Ingress NGINX is EOL: A practical guide for migrating to Kubernetes Gateway API

Datadog Blog

Ingress NGINX isn't actually reaching end-of-life, but the Kubernetes project has made it clear that Gateway API is the future. If you're running Ingress NGINX in production, you need a migration plan. The Gateway API graduated to GA in October 2023, and major cloud providers are pushing their managed implementations hard. More importantly, new features and improvements are flowing into Gateway API implementations while Ingress resources remain functionally frozen.

The core difference isn't just API design. Gateway API splits concerns between infrastructure operators and application developers through separate resource types. A GatewayClass defines the controller implementation, a Gateway configures listeners and TLS, and HTTPRoutes define routing rules. This separation means platform teams can enforce TLS policies and rate limiting at the Gateway level while developers manage their own routes without cluster-admin access. With Ingress, you're stuck with annotations that vary wildly between controllers and require careful RBAC gymnastics.

Start your migration by running both controllers in parallel. Deploy a Gateway API implementation alongside your existing Ingress NGINX controller. Most teams choose the NGINX Gateway Fabric, Envoy Gateway, or their cloud provider's managed option. Install it in a separate namespace and create a Gateway resource listening on a different IP or port initially. This lets you validate behavior without touching production traffic.

The validation phase matters more than most teams expect. Gateway API's routing semantics differ subtly from Ingress. Path matching defaults to exact instead of prefix, which breaks applications expecting trailing slash behavior. Header-based routing works differently. Timeouts and retry policies that lived in annotations now become explicit fields with different defaults. Create a test HTTPRoute for one low-risk service and verify request logs, response times, and error rates match your Ingress baseline. Check your metrics for connection pool exhaustion and DNS resolution patterns, both of which can shift when changing proxies.

Traffic shifting should happen service by service, not all at once. Use weighted DNS or an external load balancer to split traffic between your Ingress IP and Gateway IP. Start with 5% to the Gateway for a service with good observability. Monitor P99 latency, error rates, and connection counts for at least 24 hours before increasing the weight. Watch for subtle issues like WebSocket upgrades failing or gRPC streaming connections dropping. These often work fine in testing but break under production load patterns.

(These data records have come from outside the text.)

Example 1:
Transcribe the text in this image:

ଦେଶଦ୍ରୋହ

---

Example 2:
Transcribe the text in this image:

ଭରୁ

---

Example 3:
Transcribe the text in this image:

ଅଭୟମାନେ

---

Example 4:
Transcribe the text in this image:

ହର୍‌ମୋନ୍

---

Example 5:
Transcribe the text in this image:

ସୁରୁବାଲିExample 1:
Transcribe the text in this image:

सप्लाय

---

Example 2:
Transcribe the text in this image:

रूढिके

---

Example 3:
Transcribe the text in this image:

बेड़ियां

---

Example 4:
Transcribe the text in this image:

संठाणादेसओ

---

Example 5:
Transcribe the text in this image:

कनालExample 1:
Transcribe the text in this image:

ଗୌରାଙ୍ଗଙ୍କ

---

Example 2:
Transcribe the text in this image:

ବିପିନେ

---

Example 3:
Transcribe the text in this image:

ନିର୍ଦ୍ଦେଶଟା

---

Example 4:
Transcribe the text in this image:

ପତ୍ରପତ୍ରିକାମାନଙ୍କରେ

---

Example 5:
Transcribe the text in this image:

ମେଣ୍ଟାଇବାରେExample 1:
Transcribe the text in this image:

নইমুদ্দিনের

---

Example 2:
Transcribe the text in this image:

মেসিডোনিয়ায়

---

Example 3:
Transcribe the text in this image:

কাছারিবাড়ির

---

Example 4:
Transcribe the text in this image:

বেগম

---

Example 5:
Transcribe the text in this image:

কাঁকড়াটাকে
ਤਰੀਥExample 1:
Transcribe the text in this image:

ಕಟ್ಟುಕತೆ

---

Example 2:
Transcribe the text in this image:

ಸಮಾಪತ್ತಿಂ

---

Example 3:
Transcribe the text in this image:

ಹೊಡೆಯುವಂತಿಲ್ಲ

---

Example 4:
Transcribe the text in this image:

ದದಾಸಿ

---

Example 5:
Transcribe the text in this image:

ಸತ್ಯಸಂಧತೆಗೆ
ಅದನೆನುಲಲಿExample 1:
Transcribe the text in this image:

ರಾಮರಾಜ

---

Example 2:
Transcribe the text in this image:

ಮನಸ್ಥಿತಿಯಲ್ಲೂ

The monitoring gap during migration is real. Your existing dashboards probably key off the nginx_ingress_controller_requests metric. Gateway API implementations expose different metric names and labels. Envoy Gateway uses envoy_http_downstream_rq_total with different label cardinality. NGINX Gateway Fabric has its own naming scheme. Build parallel dashboards before you shift traffic, not during an incident. Set up alerts on both metric sets with identical thresholds so you catch regressions immediately.

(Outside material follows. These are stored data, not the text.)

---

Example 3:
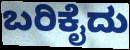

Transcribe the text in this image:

ಬರಿಕೈದು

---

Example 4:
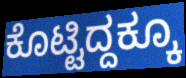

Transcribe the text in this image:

ಕೊಟ್ಟಿದ್ದಕ್ಕೂ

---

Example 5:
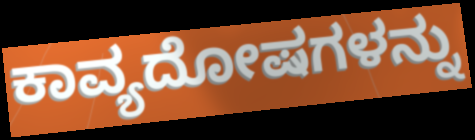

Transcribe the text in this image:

ಕಾವ್ಯದೋಷಗಳನ್ನುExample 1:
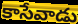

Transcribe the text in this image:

కాసేవాడు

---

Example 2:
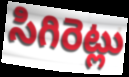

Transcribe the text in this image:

సిగిరెట్లు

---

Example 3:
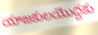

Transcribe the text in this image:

యాజకులయొద్దకు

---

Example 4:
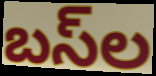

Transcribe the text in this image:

బస్‌ల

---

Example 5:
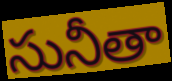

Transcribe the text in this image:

సునీతా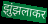
झुंझलाकरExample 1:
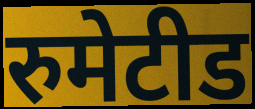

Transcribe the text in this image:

रुमेटीड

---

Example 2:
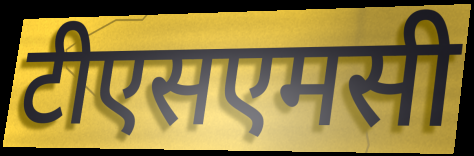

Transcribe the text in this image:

टीएसएमसी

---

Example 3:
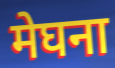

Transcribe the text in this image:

मेघना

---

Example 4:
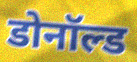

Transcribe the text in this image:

डोनॉल्ड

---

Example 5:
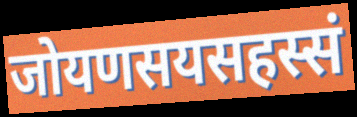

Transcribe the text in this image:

जोयणसयसहस्सं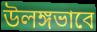
উলঙ্গভাবে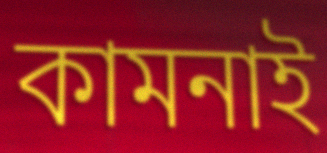
কামনাইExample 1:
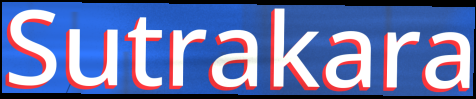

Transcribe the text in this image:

Sutrakara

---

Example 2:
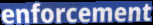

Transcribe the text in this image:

enforcement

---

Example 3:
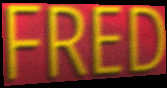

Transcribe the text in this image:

FRED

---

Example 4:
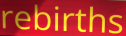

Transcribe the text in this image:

rebirths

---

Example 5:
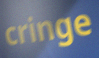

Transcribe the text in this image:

cringeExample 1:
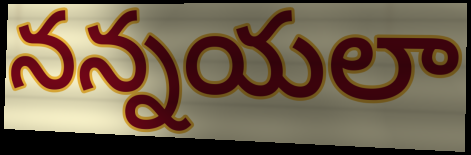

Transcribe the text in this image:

నన్నయలా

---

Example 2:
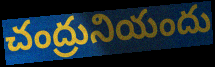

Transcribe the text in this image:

చంద్రునియందు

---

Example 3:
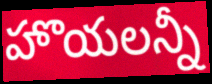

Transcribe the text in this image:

హొయలన్నీ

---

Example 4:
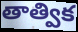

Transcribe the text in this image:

తాత్విక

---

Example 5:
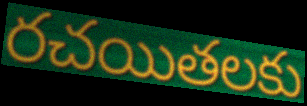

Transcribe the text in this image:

రచయితలకుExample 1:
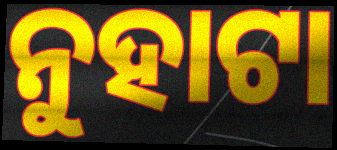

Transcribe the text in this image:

ନୁହାଟା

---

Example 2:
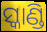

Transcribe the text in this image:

ସ୍କାଣ୍ଡି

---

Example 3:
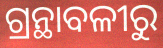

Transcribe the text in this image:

ଗ୍ରନ୍ଥାବଳୀରୁ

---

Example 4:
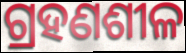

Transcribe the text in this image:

ଗ୍ରହଣଶୀଳ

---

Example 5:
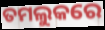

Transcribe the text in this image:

ତମଲୁକରେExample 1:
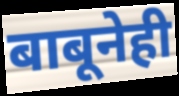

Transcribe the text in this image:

बाबूनेही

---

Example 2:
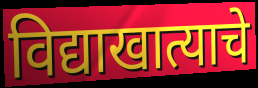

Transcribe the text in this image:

विद्याखात्याचे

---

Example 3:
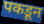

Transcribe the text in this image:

पकडून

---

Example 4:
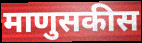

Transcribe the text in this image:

माणुसकीस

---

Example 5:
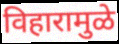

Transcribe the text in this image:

विहारामुळे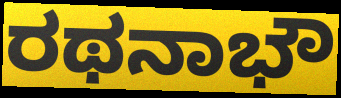
ರಥನಾಭೌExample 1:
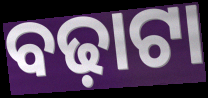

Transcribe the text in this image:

ବଢ଼ାଟା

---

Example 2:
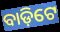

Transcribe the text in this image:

ବାଡ଼ିଟେ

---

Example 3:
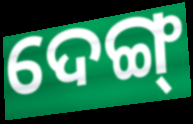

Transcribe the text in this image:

ଦେଙ୍ଗ୍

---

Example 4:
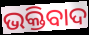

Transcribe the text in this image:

ଭକ୍ତିବାଦ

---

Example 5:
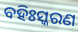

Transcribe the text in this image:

ବହିଃସ୍କରଣ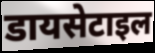
डायसेटाइल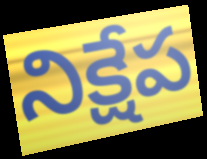
నిక్షేపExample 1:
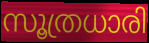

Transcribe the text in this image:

സൂത്രധാരി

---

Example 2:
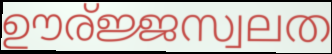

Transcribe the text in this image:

ഊര്ജ്ജസ്വലത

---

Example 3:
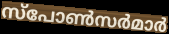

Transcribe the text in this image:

സ്പോൺസർമാർ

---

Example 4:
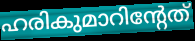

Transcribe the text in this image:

ഹരികുമാറിന്റേത്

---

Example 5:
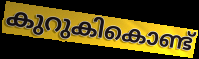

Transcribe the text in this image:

കുറുകികൊണ്ട്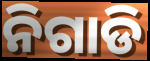
ନିଗାଡି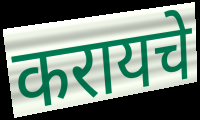
करायचेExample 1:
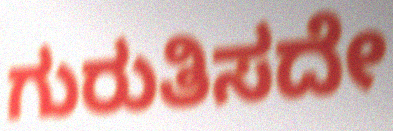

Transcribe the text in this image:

ಗುರುತಿಸದೇ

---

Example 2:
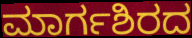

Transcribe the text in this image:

ಮಾರ್ಗಶಿರದ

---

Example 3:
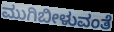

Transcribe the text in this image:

ಮುಗಿಬೀಳುವಂತೆ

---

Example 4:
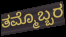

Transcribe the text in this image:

ತಮ್ಮೊಬ್ಬರ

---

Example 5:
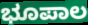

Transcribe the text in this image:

ಭೂಪಾಲ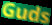
Guds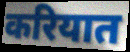
करियात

One practical gotcha: rate limiting and authentication. If you're using Ingress NGINX annotations for oauth2-proxy integration or rate limiting, you'll need to reimplement these using Gateway API's HTTPRoute filters or an external policy attachment mechanism. Most implementations support BackendTLSPolicy for upstream TLS but handle auth differently. Budget time to rebuild these integrations, they're not lift-and-shift.

The migration timeline depends on your Ingress count, but expect three to six months for a production cluster with dozens of services. Rushing causes outages. Taking too long means maintaining two ingress stacks indefinitely, which is worse.